Crónica           IMPRIMIR
10 de enero de 2008

El colmo de un buzo

Oscar Mario González

LA HABANA, Cuba, enero (www.cubanet.org) - En Cuba hay dos clases de
buzos: los que hurgan en el fondo del mar y los que escudriñan en los
depósitos de basura de las ciudades. Los segundos serán objeto de nuestra
atención y los llamaremos buzos urbanos.

Si bien ambos se pasan el tiempo buscando y, en ello reside la semejanza,
el lugar de la búsqueda y el objeto de ésta no tienen parecido.

El buzo urbano ha de poseer algunas cualidades que lo hagan exitoso en su
labor; ha de ser, ante todo, un tipo de “chispa”; es decir de iniciativas
propias y con amplias relaciones públicas. También ha de poseer
creatividad y sentido práctico de modo que pueda precisar la utilidad de cada
objeto contenido en el depósito de basura.

Porque en un país acosado por la miseria y las carencias cualquier objeto
puede tener utilidad; cualquier cachivache, aparentemente inservible, puede
ser objeto de una reparación y adquirir un valor de uso determinado.

Trátese de chancletas (si está presente el par), un poco de pegamento pudiera
ser el agente restaurador.
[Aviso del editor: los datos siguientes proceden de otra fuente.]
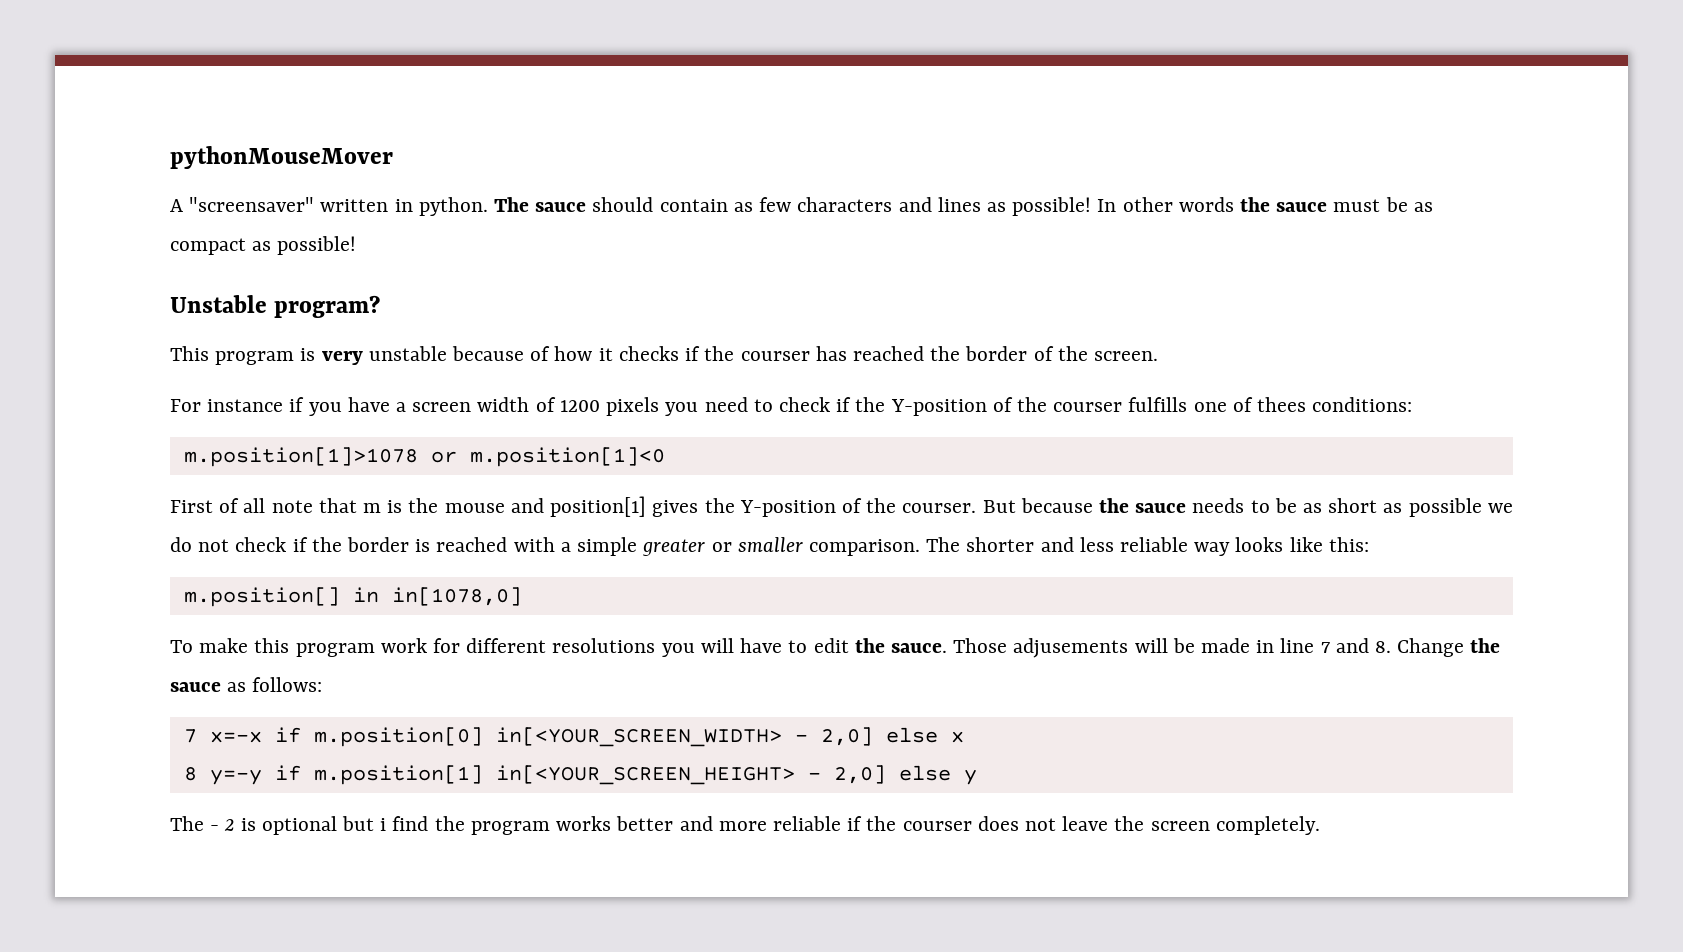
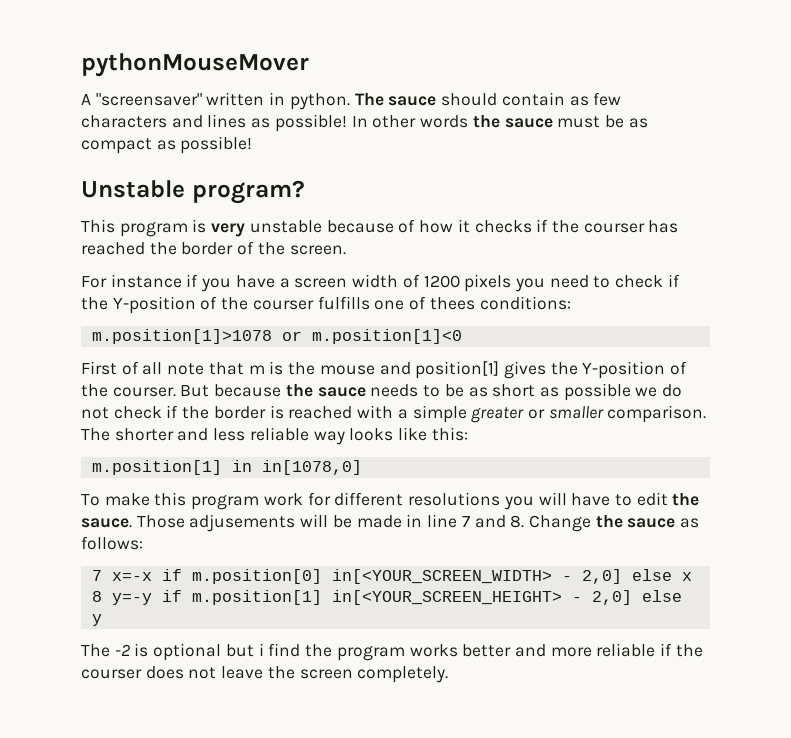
[183,587,340,607] m.position[] -> [91,460,222,475] m.position[1]
[210,819,235,831] - 2 -> [114,644,130,656] -2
Bien podría tratarse de una mesita de noche coja y
desprovista de gaveta; si la madera no esta comida de comején puede servir
para reparar una ventana o para construir el marco del cuadro del abuelo de
Miami, cuya remesa sirve de sustento a la familia entera y, por cuya razón,
su figura ha de ocupar un lugar preferencial en la sala junto a la imagen del
milagroso San Lázaro. La cazuela y la sartén “escachadas”, cundidas de
tizne y mugre, quedan como nuevas al pasar por las hábiles manos de un
buzo emprendedor y con “chispa”.

Las botellas y pomos plásticos así como los envases de aluminio constituyen
renglones fáciles de comercializar en los puntos de recepción de materias
primas aunque a veces estas entidades del estado, o están atiborradas de
productos en espera del camión de la empresa que venga a recogerlo, o no
tienen artículos para el cambio. Esto, porque el pago no es en dinero sino a
través de un trueque que luego el buzo convierte en dinero al vender el
pomo de refresco, la toalla de trapear o la botella de salfumán, entre los
vecinos y amigos.

Un día conversando con el buzo de la cuadra donde vivo, me confesó que su
sueño y el de cualquier otro homólogo suyo, era encontrar una cartera
repleta de dólares en las oscuras entrañas de un escombrero.

Pero que el colmo de su labor, y ello resultaba frecuente, era toparse con una
jabita de nylon elegante en un barrio de gente pudiente, que en lugar de
contener algo de valor, esté llena de mierda humana.

Es bien dura la vida de este personaje. A diferencia del que conocí hace
medio siglo atrás y que procuraba salcocho para cebar cerdos y alguna sobra
de tasajo de Montevideo o bacalao noruego para consumo propio, el de hoy
día no procura tanto los escasos residuos de picadillo de soya y caldo de
chícharos. Su atención se centra, mayormente, en los diversos tarecos,
desperdicios y trebejos contenidos en el depósito de basura a los cuales se
les puede restituir su utilidad con un saldo de beneficio para él y para la
población.

Indiferentes para el transeúnte durante el día y prefiriendo las sombras de la
noche para su trabajo útil, decente y honrado que le oculte de la animosidad
policial; a veces afectados en la piel y en las vías respiratorias,
se les ve entre latones de basura. Como cualquier otro cubano, pero tal vez
con más razones, los veo mirar al cielo patrio con un hilo de esperanza pues
nadie mejor que ellos, por estar tan cercanos al dolor, para intuir que algo
grande y poderoso se aproxima al horizonte.